> _ACTIVITY_
Copy the entries below verbatim, from the line containing "Aggravated Assault, Aggravated" through the last line of the entries, with both ends included.

> _SOURCE MATERIAL_
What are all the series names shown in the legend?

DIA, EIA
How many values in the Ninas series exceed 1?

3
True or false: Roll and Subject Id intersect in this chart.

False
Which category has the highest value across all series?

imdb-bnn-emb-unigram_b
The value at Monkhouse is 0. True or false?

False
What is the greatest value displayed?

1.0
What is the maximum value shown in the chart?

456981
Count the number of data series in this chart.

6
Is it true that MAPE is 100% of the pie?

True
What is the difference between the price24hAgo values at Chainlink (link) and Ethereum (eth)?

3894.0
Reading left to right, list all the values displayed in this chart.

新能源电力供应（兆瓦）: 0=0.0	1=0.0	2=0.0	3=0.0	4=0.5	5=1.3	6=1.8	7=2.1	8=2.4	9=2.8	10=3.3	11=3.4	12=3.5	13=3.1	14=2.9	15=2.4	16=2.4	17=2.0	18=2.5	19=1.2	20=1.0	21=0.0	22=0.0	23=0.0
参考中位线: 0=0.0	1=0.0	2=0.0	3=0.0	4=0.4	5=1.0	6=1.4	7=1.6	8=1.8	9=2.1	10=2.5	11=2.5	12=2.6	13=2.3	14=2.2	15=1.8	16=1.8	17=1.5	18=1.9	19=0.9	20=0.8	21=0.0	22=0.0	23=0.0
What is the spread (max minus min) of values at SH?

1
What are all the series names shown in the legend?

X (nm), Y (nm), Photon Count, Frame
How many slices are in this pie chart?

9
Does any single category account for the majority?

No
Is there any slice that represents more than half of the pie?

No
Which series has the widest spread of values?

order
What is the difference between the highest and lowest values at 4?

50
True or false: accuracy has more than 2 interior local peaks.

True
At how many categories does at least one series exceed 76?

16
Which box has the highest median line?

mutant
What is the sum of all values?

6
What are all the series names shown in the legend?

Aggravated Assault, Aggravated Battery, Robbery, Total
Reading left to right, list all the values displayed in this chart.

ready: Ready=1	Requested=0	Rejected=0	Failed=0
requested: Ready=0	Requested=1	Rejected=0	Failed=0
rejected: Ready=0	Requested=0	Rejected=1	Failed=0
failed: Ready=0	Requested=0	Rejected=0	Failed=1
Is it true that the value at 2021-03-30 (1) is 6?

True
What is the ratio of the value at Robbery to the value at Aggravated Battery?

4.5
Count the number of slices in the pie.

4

> _SOLUTION_
Aggravated Assault, Aggravated Battery, Robbery, Total
Reading left to right, list all the values displayed in this chart.

ready: Ready=1	Requested=0	Rejected=0	Failed=0
requested: Ready=0	Requested=1	Rejected=0	Failed=0
rejected: Ready=0	Requested=0	Rejected=1	Failed=0
failed: Ready=0	Requested=0	Rejected=0	Failed=1
Is it true that the value at 2021-03-30 (1) is 6?

True
What is the ratio of the value at Robbery to the value at Aggravated Battery?

4.5
Count the number of slices in the pie.

4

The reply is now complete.